Rethinking Immune Checkpoint Inhibition in Cancer

Immune checkpoint inhibitors (ICIs) have reshaped cancer treatment, offering durable remissions for a minority of patients. Yet their success has come with a difficult trade-off: a large proportion of patients develop immune-related adverse events (irAEs), sometimes severe, and often without gaining clinical benefit. These reactions signal a disruption of peripheral tolerance that is not easily explained by traditional models in which negative selection of autoreactive T cells maintains self-restraint. Under ICI therapy, patients' own T cells can behave in ways that resemble the alloreactive responses seen in chronic graft-versus-host disease (cGVHD), producing a pattern of tissue injury that mirrors this well-studied transplant complication. This parallel offers a fresh way to think about why irAEs occur and how they might be prevented.

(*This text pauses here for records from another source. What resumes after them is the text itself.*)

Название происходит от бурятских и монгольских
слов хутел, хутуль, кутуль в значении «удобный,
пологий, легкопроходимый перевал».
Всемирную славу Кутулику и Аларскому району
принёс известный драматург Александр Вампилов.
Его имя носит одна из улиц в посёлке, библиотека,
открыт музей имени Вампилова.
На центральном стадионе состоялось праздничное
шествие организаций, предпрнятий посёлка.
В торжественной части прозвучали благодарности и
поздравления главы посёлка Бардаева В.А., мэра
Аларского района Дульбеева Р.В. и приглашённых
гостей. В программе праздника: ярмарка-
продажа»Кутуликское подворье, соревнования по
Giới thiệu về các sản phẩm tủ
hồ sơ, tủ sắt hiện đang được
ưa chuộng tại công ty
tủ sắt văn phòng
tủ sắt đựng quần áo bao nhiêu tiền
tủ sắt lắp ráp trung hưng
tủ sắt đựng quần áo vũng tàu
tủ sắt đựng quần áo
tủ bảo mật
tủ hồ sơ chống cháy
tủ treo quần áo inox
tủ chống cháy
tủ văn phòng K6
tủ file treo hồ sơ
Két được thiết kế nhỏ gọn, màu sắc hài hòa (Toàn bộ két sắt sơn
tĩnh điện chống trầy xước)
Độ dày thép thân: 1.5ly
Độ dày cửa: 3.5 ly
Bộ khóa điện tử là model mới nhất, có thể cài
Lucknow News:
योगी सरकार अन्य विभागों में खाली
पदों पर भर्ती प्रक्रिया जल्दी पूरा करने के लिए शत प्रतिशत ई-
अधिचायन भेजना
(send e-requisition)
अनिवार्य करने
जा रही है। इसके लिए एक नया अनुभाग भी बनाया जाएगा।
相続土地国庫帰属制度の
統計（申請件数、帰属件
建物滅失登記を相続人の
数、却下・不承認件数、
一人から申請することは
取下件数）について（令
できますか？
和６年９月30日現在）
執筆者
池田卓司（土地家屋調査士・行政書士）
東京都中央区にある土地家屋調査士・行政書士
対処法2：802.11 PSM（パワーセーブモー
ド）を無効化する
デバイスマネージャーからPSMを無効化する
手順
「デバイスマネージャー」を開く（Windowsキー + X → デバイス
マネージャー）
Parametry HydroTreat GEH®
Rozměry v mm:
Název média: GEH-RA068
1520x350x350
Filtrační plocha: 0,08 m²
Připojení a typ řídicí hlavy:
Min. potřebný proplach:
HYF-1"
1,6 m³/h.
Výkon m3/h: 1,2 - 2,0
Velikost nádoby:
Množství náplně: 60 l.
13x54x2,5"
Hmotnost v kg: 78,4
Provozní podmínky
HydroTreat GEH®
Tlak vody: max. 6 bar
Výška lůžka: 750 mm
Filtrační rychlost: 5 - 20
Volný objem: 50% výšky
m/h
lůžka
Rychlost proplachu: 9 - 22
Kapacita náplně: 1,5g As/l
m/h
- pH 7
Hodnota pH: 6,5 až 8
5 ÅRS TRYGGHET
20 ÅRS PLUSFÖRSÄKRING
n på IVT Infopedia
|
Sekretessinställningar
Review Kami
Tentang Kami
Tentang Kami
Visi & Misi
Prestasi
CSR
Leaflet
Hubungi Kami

Despite arising from fundamentally different immunologic triggers, comparative transcriptomic analyses reveal that cGVHD and irAEs induced by ICIs converge on a common molecular ecosystem dominated by interferon-conditioned tissue states. Early clinical experience with ultra-low-dose ICI regimens supports this idea, showing that meaningful antitumor activity can be preserved while dramatically reducing toxicity. We suggest that viewing ICI-induced autoimmunity through a cGVHD-like lens may help guide safer dosing strategies and broaden access to immunotherapy worldwide.